TASK SET =
1. Reproduce the stretch of the NNTP::Portal write-up below from "Usenet is network" through "a Usenet posting.".
2. According to the NNTP::Portal write-up below, when was Usenet originally developed?
3. Summarize the NNTP::Portal write-up below in two sentences.

PASSAGE PROVIDED =

I have been recently working on and dogfooding a project that I call NNTP::Portal. It is meant to be a way to merge the "oldskool" world of newsreaders with content retrieved from other sources, mainly the World Wide Web.

Background

Usenet is network originally developed in the early 1980s that provides a distributed system for the delivery of messages, called articles, between servers that carry these messages (collectively called a news feed) in hierarchical groups based on topics, called newsgroups. Quite a few of the jargon and behaviours of Internet communication were originated or developed by users of this network. Users of Usenet are able to read and reply to articles on Usenet using software called newsreaders. You can see an example of both the messages and interfaces from the early days of Usenet here. It is also worth noting that most of the software that runs the Internet today was first announced via a Usenet posting.

Usenet's distributed nature allows for a mostly-free reign in terms of content, so there are inevitably problems that arise from having a flood of articles, many of which could be spam. Newsreaders have developed the means to address this need by adding features that can filter out unimportant messages; this is usually accomplished through the use of scoring or kill files. There are some other methods that have been developed, but they are not used as widely.

ENTRIES SHOWN =

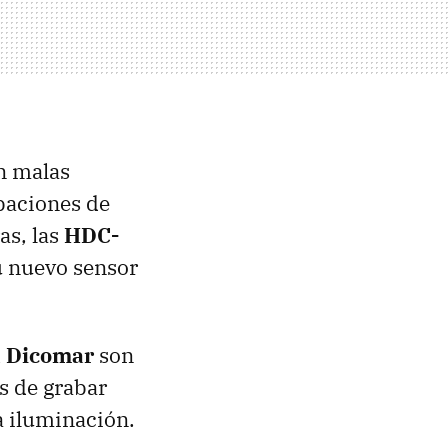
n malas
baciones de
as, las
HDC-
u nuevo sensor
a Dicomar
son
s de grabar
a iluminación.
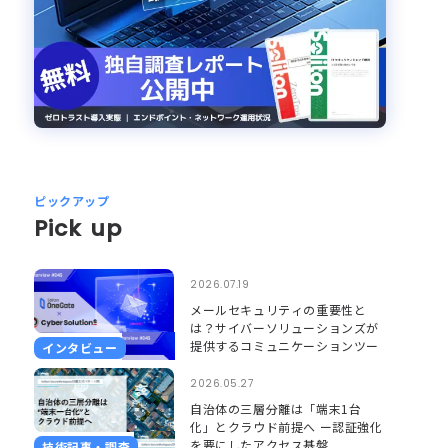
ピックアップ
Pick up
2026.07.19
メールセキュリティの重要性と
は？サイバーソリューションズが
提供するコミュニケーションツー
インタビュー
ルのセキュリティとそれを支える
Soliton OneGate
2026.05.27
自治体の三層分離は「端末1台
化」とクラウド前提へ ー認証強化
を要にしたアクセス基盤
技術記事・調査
==
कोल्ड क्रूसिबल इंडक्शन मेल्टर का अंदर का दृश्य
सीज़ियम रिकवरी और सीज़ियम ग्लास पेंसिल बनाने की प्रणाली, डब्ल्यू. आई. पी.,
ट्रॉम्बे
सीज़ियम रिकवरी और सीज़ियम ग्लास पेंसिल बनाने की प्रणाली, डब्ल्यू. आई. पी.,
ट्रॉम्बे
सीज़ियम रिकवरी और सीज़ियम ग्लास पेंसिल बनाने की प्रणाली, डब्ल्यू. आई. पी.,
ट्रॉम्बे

OUTPUTS IN ORDER =
1.
Usenet is network originally developed in the early 1980s that provides a distributed system for the delivery of messages, called articles, between servers that carry these messages (collectively called a news feed) in hierarchical groups based on topics, called newsgroups. Quite a few of the jargon and behaviours of Internet communication were originated or developed by users of this network. Users of Usenet are able to read and reply to articles on Usenet using software called newsreaders. You can see an example of both the messages and interfaces from the early days of Usenet here. It is also worth noting that most of the software that runs the Internet today was first announced via a Usenet posting.

2. In the early 1980s.

3. The author has been working on and dogfooding NNTP::Portal, a project meant to merge the world of newsreaders with content from other sources, mainly the World Wide Web. Usenet, developed in the early 1980s, delivers articles between servers in topic-based newsgroups that users read with newsreaders, which filter unimportant messages such as spam, usually through scoring or kill files.